Der hohe Zuschussbedarf des Klinikums Erding bereitet allen Fraktionen Sorge

Wolfgang Reiter (ÖDP) machte insbesondere das Klinikum als Ursache für die Schieflage des Haushalts aus. Wenn man die Defizite in 2022 und 2023 nicht bezahlen müsste, könnte man theoretisch die Kreisumlage um zwölf Punkte senken. "Dann wären wir bei 42 oder 43 Prozent - ein Traum für alle Kommunen", sagte Reiter. Er kritisierte die deutsche Gesundheitspolitik der vergangenen Jahre, die mit den Fallpauschalen Fehler gemacht hätten. Dies müsse geändert werden, sonst komme es zu weiteren Klinikschließungen wie zum Beispiel in Haag.

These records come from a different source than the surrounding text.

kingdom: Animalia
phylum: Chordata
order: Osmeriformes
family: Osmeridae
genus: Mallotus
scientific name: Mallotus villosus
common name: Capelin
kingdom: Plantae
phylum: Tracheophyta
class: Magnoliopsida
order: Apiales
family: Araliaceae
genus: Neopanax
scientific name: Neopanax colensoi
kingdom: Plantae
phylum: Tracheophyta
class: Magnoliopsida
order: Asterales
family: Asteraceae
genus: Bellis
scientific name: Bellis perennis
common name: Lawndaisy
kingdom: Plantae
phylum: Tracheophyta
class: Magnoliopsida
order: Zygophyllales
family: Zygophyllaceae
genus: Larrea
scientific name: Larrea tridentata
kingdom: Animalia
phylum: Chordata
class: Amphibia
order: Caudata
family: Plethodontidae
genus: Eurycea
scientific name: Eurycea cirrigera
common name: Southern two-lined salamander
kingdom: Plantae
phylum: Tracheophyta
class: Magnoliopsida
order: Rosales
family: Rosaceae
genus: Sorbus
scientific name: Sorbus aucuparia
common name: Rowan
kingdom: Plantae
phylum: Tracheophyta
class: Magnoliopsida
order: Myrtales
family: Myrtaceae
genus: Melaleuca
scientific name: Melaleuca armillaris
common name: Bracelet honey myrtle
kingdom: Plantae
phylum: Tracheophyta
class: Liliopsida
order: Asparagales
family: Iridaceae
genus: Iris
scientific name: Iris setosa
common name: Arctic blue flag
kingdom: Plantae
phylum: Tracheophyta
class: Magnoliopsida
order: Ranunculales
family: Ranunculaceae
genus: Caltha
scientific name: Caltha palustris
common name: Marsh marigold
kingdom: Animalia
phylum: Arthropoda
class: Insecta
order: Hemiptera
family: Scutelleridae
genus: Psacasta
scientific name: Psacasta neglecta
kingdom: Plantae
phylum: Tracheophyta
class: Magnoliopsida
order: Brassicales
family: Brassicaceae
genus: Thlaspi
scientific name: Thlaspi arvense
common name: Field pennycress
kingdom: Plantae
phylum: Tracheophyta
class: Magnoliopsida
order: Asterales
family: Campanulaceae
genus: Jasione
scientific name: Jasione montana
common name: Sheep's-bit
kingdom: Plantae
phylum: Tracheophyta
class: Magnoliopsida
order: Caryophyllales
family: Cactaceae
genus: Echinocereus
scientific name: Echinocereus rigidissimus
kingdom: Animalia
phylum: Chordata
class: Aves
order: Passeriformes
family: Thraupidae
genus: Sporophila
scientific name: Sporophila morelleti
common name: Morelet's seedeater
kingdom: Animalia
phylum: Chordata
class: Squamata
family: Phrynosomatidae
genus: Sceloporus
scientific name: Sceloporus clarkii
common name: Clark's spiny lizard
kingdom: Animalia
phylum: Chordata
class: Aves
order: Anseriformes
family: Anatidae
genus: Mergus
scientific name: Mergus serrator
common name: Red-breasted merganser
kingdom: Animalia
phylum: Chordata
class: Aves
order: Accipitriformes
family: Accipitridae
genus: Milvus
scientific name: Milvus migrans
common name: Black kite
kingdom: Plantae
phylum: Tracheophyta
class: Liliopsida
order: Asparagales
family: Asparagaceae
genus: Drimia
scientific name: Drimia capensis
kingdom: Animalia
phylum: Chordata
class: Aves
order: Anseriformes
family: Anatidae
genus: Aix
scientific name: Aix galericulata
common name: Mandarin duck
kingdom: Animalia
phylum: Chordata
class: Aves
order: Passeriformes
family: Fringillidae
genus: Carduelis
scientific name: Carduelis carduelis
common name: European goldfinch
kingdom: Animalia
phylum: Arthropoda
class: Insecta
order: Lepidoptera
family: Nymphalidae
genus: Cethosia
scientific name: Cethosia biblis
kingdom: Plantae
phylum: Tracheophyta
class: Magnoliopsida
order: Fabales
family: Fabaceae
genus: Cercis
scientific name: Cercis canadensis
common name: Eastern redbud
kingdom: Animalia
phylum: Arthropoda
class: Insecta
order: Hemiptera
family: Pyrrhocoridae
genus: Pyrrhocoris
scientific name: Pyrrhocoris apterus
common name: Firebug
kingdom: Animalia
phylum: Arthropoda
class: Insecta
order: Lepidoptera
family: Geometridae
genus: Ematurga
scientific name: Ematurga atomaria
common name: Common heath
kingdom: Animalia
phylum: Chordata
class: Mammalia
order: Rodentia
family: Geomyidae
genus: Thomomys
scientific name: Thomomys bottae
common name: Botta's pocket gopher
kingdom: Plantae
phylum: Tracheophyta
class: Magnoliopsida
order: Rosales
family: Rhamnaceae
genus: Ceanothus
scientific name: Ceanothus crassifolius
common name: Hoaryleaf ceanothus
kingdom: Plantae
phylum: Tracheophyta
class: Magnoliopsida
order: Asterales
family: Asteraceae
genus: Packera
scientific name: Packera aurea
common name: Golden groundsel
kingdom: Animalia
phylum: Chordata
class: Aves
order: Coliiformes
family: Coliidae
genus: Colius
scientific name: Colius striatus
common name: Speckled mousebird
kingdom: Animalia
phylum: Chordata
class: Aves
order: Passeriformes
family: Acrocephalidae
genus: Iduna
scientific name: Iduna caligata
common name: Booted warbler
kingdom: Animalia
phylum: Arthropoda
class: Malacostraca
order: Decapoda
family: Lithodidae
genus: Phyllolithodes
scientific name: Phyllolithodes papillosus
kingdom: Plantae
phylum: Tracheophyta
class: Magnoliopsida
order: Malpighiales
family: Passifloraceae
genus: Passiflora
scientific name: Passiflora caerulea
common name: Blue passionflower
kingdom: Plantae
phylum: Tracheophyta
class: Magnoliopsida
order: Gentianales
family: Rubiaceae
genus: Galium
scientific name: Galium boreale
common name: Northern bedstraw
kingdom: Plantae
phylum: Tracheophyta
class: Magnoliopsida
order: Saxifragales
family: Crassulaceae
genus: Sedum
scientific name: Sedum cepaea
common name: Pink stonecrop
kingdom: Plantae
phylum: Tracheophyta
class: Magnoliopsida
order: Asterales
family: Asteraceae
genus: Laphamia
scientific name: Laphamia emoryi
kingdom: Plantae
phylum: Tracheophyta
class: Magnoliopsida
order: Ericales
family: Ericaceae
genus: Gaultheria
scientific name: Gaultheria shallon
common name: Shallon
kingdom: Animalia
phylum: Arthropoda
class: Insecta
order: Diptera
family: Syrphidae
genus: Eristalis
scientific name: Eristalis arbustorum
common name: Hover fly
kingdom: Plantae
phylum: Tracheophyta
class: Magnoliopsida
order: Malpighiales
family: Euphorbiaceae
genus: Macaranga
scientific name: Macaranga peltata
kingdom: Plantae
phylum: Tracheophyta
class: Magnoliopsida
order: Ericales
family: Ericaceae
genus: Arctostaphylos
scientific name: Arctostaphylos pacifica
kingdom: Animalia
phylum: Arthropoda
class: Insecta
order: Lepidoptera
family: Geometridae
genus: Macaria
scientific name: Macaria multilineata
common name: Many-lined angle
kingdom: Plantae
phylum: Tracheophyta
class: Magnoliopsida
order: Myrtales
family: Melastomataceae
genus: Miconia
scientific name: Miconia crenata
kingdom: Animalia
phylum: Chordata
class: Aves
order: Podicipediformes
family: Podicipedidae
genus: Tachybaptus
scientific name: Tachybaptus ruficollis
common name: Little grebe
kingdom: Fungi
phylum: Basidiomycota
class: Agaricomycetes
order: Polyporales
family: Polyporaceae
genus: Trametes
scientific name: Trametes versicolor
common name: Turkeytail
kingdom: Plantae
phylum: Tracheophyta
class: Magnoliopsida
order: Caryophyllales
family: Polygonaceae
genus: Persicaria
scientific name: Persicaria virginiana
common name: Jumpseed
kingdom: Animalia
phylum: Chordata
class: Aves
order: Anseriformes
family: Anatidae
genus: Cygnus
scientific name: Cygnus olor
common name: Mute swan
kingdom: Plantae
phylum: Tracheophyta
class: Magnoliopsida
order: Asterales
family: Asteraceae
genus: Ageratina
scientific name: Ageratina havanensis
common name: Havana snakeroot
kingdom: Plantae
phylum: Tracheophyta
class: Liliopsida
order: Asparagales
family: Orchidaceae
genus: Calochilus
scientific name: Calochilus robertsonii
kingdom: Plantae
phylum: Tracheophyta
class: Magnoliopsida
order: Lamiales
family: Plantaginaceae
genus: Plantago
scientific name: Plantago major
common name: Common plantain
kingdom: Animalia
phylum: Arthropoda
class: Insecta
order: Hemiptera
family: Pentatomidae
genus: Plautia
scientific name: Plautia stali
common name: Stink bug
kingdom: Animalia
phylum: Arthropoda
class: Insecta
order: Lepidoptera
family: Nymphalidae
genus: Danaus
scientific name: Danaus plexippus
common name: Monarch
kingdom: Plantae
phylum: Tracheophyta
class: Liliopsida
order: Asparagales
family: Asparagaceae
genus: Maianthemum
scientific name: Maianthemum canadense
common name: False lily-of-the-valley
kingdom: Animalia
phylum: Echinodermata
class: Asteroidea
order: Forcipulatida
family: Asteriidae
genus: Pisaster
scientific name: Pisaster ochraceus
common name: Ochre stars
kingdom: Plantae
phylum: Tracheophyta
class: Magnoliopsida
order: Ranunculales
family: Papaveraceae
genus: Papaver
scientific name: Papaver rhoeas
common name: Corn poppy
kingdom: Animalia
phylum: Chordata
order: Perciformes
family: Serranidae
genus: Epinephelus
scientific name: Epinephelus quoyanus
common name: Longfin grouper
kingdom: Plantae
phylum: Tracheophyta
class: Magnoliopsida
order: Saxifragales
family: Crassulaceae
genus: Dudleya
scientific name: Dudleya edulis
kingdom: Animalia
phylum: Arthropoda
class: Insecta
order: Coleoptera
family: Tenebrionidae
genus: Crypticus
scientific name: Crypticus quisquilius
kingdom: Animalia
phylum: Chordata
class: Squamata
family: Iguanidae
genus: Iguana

Georg Els (Freie Wähler) sagte, er sei besorgt, dass man die Leistungsfähigkeit der Gemeinden überfordere und dadurch der Landkreis in eine Verschuldung getrieben werde: "Soziales macht nahezu die Hälfte des gesamten Haushalts aus." Auch der ÖPNV mit einem Zuschussbedarf von 6,2 Millionen Euro sei immer noch nicht die Lösung: "Wir werden vielleicht ein neues Mobilitätskonzept brauchen." Den Freien Wählern sei eine medizinische Versorgung wichtig, "aber mit Realitätssinn": "Einen operativen zweistelligen Millionenverlust im Jahr kann sich der Landkreis auf Dauer nicht leisten."

Thomas Bauer (CSU) sprach von einem "ausgepressten Haushalt": "Das Klinikum Erding hat uns überrollt, wir haben überproportionale Belastungen im Jugend- und Sozialbereich". Die Kreisumlage sei für "keinen erfreulich, aber noch vertretbar". Die 30 Millionen Euro aus der Rücklage seien nun weg, man werde die laufenden Kosten im Auge behalten müssen. Zum Klinikum sagte Bauer, der selbst Mediziner ist, dass der Kräftemangel erst begonnen habe, sowohl in der Pflege, als auch bei den Ärzten.